→ **Dataset entries**

--------------------------------------------------

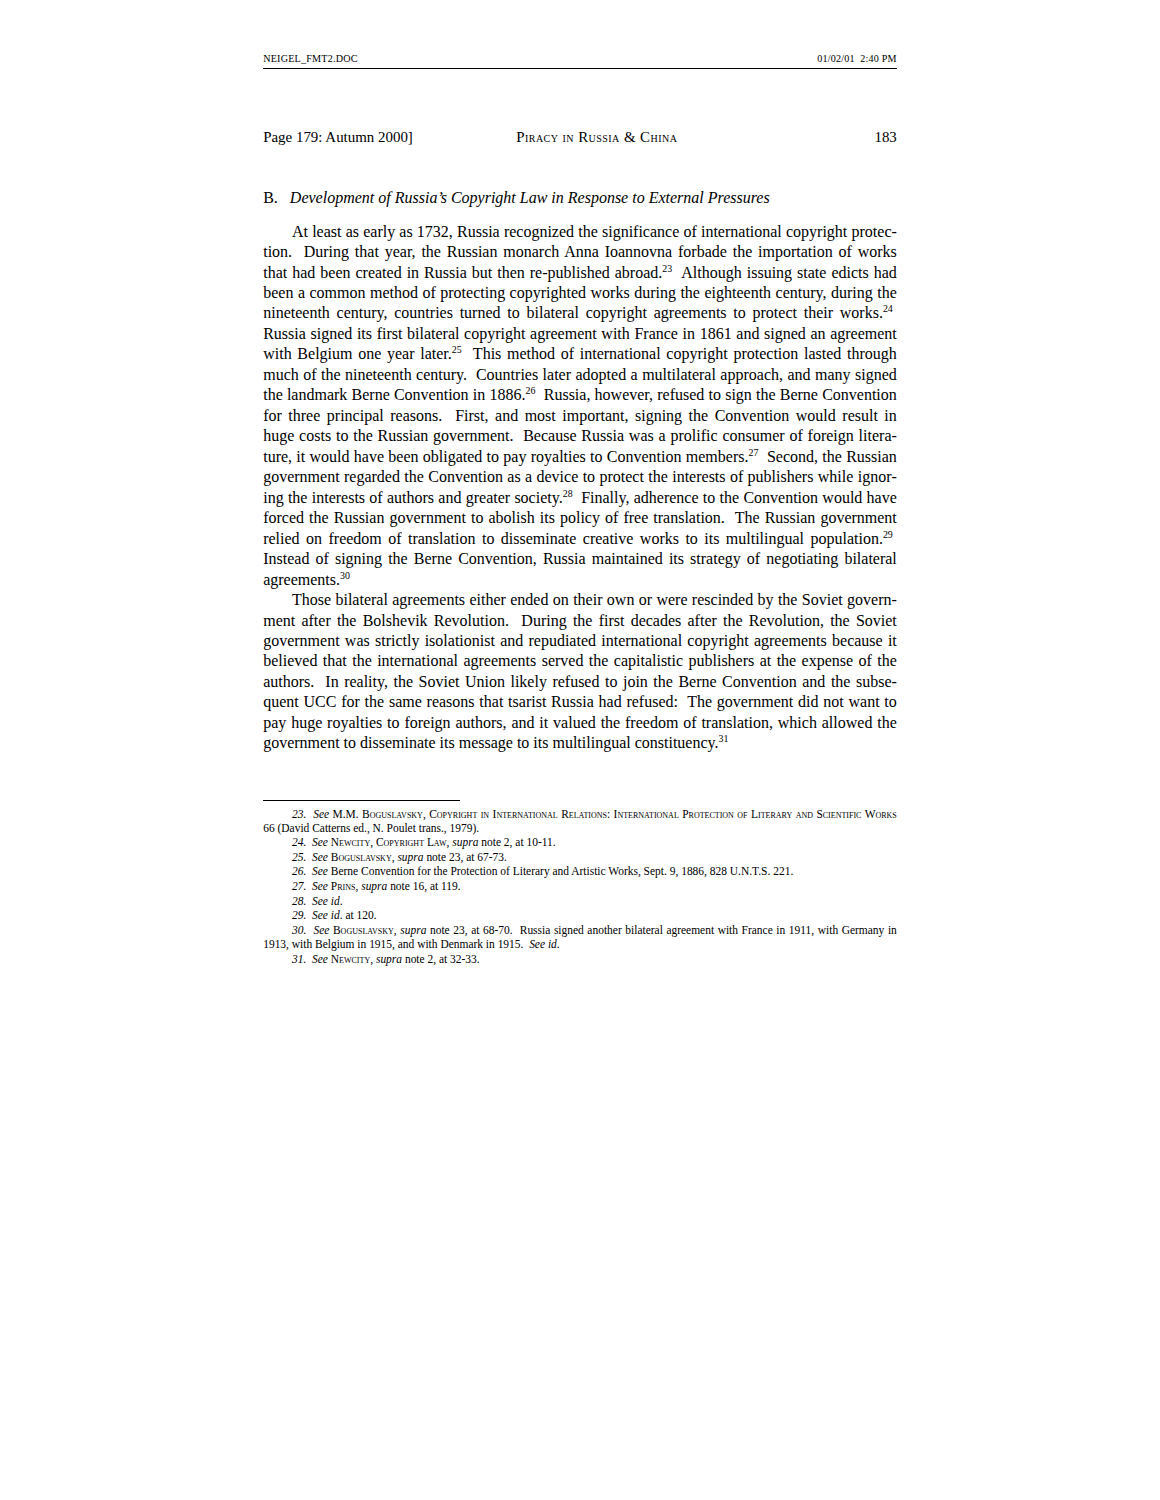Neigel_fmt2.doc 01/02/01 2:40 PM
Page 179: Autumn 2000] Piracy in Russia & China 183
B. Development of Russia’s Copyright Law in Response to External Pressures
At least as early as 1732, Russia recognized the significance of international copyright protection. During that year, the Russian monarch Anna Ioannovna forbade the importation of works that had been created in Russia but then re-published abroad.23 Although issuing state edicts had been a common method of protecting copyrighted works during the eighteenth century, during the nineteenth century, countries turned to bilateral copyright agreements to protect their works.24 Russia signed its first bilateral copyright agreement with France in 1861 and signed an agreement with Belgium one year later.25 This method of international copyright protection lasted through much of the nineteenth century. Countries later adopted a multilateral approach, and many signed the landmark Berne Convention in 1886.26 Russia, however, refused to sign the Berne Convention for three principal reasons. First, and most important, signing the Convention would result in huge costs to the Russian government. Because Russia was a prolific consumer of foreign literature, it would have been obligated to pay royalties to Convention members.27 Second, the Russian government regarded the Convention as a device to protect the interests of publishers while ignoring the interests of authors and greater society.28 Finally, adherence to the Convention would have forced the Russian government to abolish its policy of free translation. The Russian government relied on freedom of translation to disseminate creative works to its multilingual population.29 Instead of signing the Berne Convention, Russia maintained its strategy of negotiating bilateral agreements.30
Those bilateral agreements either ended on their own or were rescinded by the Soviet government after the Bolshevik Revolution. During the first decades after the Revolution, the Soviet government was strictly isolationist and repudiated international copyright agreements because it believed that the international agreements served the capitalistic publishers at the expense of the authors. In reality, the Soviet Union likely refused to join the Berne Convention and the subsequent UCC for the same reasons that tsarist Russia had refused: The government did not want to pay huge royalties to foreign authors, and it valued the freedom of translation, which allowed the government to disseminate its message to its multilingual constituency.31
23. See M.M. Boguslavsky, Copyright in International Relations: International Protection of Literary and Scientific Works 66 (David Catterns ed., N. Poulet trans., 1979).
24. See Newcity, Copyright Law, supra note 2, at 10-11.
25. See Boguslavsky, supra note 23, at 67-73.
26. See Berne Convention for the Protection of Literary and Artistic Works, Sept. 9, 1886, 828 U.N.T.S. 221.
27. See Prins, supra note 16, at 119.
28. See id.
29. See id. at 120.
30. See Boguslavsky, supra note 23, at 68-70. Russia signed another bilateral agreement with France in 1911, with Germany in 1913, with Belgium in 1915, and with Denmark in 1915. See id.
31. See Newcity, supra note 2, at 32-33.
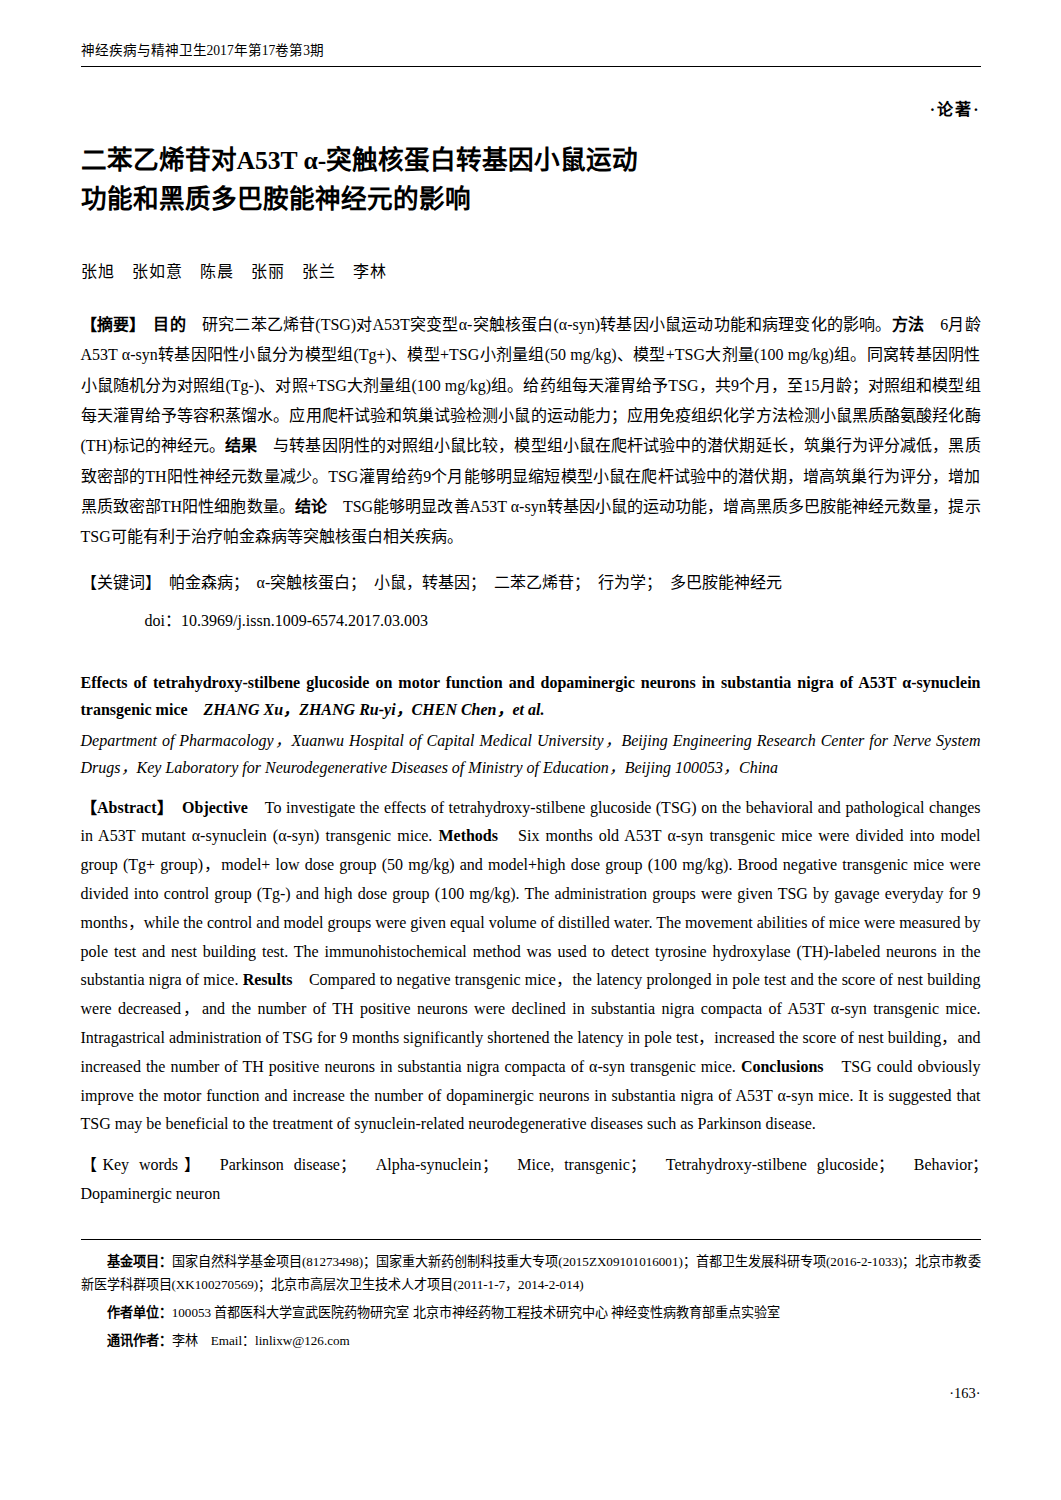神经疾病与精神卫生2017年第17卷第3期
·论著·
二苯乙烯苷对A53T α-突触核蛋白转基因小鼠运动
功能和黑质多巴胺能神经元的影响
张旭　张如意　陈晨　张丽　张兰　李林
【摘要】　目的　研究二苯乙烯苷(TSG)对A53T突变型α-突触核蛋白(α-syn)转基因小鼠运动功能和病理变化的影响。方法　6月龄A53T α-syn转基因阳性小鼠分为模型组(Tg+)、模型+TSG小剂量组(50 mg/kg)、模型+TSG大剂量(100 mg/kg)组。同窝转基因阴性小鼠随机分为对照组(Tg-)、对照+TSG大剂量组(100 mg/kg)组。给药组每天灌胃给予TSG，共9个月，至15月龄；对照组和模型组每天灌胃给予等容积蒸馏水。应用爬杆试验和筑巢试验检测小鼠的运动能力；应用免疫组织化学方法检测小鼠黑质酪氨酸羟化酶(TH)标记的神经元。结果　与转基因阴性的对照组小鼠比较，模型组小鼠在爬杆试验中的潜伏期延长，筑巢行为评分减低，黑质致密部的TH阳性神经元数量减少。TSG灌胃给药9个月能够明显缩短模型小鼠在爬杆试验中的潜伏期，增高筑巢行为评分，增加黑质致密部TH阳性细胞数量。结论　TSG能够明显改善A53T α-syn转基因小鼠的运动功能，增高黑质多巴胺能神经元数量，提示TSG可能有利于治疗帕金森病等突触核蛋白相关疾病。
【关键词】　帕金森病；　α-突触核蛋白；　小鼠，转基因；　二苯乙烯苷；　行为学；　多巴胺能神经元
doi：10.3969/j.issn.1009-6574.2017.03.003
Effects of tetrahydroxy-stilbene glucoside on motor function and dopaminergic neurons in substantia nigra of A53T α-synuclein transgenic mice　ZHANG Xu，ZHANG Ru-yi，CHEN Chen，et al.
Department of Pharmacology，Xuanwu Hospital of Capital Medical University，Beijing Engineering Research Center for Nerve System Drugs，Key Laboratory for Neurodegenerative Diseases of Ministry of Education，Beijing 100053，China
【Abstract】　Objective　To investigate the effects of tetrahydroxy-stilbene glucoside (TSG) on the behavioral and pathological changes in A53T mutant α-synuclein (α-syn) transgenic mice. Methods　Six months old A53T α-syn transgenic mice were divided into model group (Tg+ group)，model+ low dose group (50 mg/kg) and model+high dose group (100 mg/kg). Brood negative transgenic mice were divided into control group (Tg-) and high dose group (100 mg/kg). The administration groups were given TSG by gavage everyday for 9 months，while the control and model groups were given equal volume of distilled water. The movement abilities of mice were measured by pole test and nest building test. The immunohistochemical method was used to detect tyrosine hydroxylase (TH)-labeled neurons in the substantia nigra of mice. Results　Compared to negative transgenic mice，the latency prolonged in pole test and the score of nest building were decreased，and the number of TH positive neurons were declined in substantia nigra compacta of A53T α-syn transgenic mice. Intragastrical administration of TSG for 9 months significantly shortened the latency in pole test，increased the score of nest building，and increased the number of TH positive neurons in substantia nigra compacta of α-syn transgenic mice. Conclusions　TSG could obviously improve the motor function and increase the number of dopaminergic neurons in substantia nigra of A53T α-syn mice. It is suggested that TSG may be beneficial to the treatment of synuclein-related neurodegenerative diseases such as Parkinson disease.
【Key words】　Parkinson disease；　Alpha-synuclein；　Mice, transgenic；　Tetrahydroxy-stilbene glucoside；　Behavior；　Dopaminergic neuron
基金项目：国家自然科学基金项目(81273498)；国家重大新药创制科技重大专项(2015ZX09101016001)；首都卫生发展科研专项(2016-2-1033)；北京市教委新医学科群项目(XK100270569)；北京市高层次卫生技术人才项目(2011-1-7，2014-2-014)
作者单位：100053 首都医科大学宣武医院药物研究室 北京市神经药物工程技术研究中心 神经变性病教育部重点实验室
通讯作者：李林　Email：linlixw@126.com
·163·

--------------------------------------------------

→ **Problem to solve**
Take the line above containing "二苯乙烯苷对A53T α-突触核蛋白转基因小鼠运动", the line containing "张旭　张如意　陈晨　张丽　张兰　李林", and all lines in between, and copy them exactly without anything else.

→ **Your response**
二苯乙烯苷对A53T α-突触核蛋白转基因小鼠运动
功能和黑质多巴胺能神经元的影响
张旭　张如意　陈晨　张丽　张兰　李林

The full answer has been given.